With growing experience and improved instrumentation, the majority of gynecologists who are fellowship-trained in MIGS are able to routinely and safely perform laparoscopic hysterectomy for uteri weighing 1-2 kg and in patients who have extreme morbid obesity. The literature, moreover, increasingly features case reports of laparoscopic removal of very large uteri and reviews/discussions of total laparoscopic hysterectomy being feasible.
In our own experience, total laparoscopic hysterectomy (TLH) of the very large uterus can be safely and advantageously performed using key instruments and refinements in technique, as well as thorough patient counseling regarding the risk of unexpected sarcomas. Recently, we safely performed total laparoscopic hysterectomy for a patient with a uterus that – somewhat unexpectedly – weighed 7.4 kg.

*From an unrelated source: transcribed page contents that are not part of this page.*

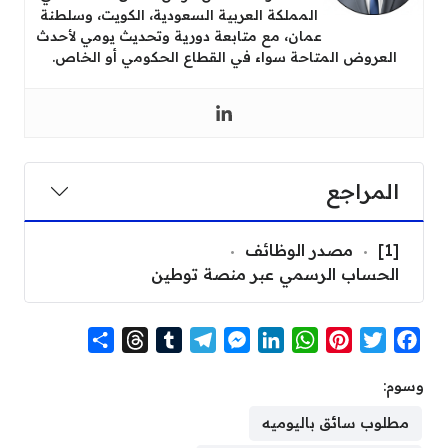
المملكة العربية السعودية، الكويت، وسلطنة
عمان، مع متابعة دورية وتحديث يومي لأحدث
العروض المتاحة سواء في القطاع الحكومي أو الخاص.
المراجع
[1]
مصدر الوظائف
الحساب الرسمي عبر منصة توطين
S
T
T
T
M
L
W
P
T
F
h
h
u
e
e
i
h
i
w
a
وسوم:
a
r
m
l
s
n
a
n
i
c
r
e
b
e
s
k
t
t
t
e
مطلوب سائق باليوميه
e
a
l
g
e
e
s
e
t
b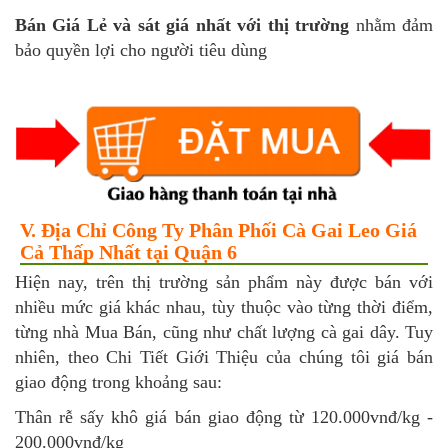
Bán Giá Lẻ và sát giá nhất với thị trường
nhằm đảm
bảo quyền lợi cho người tiêu dùng
V. Địa Chỉ Công Ty Phân Phối Cà Gai Leo Giá
Cả Thấp Nhất tại Quận 6
Hiện nay, trên thị trường sản phẩm này được bán với
nhiều mức giá khác nhau, tùy thuộc vào từng thời điểm,
từng nhà Mua Bán, cũng như chất lượng cà gai dây. Tuy
nhiên, theo Chi Tiết Giới Thiệu của chúng tôi giá bán
giao động trong khoảng sau:
Thân rễ sấy khô giá bán giao động từ 120.000vnđ/kg -
200.000vnđ/kg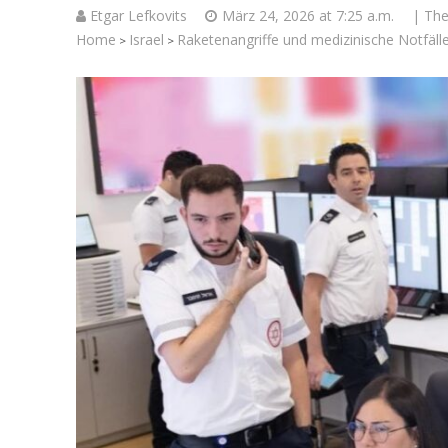
Etgar Lefkovits
März 24, 2026 at 7:25 a.m.
| Th
Home
Israel
Raketenangriffe und medizinische Notfälle 
>
>
Jenseits 
Israelisch
Soldaten bei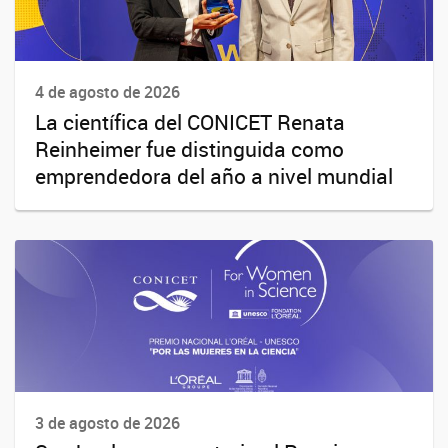
4 de agosto de 2026
La científica del CONICET Renata
Reinheimer fue distinguida como
emprendedora del año a nivel mundial
3 de agosto de 2026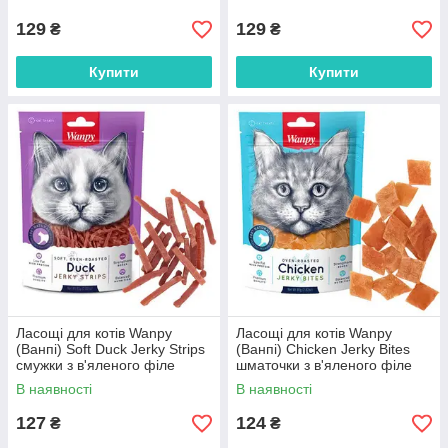
129
129
₴
₴
Купити
Купити
Ласощі для котів Wanpy
Ласощі для котів Wanpy
(Ванпі) Soft Duck Jerky Strips
(Ванпі) Chicken Jerky Bites
смужки з в'яленого філе
шматочки з в'яленого філе
качки 80 г
курки 80 г
В наявності
В наявності
127
124
₴
₴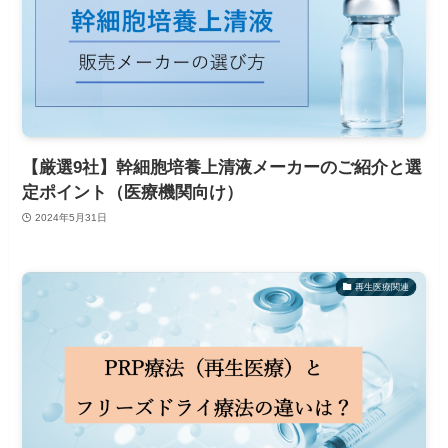
【厳選9社】幹細胞培養上清液メーカーのご紹介と選
定ポイント（医療機関向け）
2024年5月31日
再生医療関連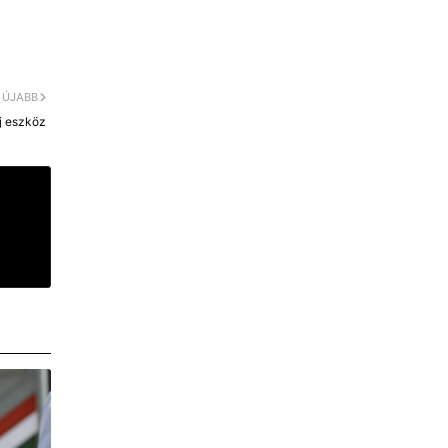
ÚJABB
új eszköz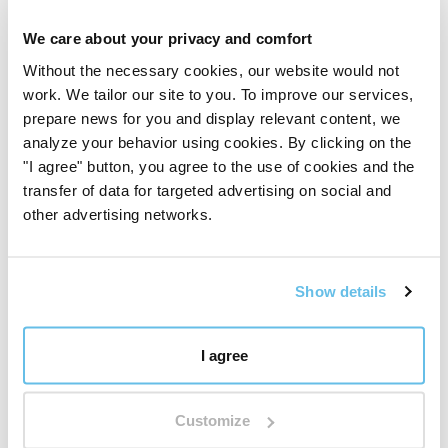
Suan zao ren
(
Semi di Ziziphus jujuba
– Cicimecia
We care about your privacy and comfort
cinese, semi)
Without the necessary cookies, our website would not
work. We tailor our site to you. To improve our services,
Dang gui
(
Angelica sinensis radix
– angelica cinese,
prepare news for you and display relevant content, we
radice)
analyze your behavior using cookies. By clicking on the
"I agree" button, you agree to the use of cookies and the
Dang shen
(
Codonopsis pilosula radix
– selce pelosa,
transfer of data for targeted advertising on social and
radice)
other advertising networks.
Gan cao
(
Glycyrrhiza uralensis radix
– liquirizia urale,
radice)
Show details
Huang qin
(
Scutellaria baicalensis radix
– cono baico,
I agree
radice)
Wu wei zi
(
Schisandra chinensis fructus
– Schisandra
Customize
cinese, frutto)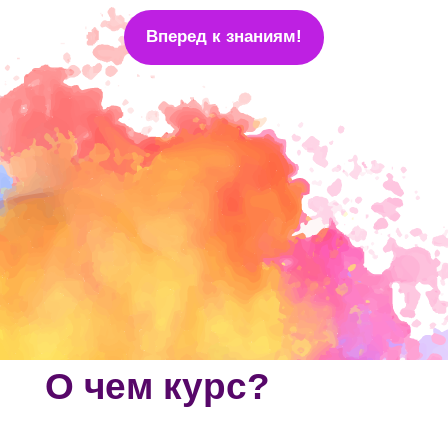
Вперед к знаниям!
О чем курс?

Performing safe and effective total laparoscopic hysterectomy for large uteri – and for morbidly obese patients – hinges largely on modifications in entry and port placement, patient positioning, and choice of instrumentation. With these modifications, we can achieve adequate visualization of critical anatomy and can minimize bleeding. Otherwise, the surgery itself is largely the same. Here are the principles we find most helpful.
Entry and port placement
Traditionally, for TLHs, a camera port is placed at the umbilicus to provide a full view of the pelvis. For the larger uterus – and in women who are extremely obese – we aim to introduce the laparoscope higher. A reliable landmark is the Palmer’s point in the left upper quadrant. From here, we can identify areas for the placement of additional trocars.
In general, we place ancillary 5-mm ports more cephalad and lateral to the uterus than we otherwise would. Such placement facilitates effective visualization while accommodating manipulation of the uterus and allows us to avoid bleeding around the vascular upper pedicles. Overall, we have much better control through all parts of the surgery when we operate lateral to the uterus.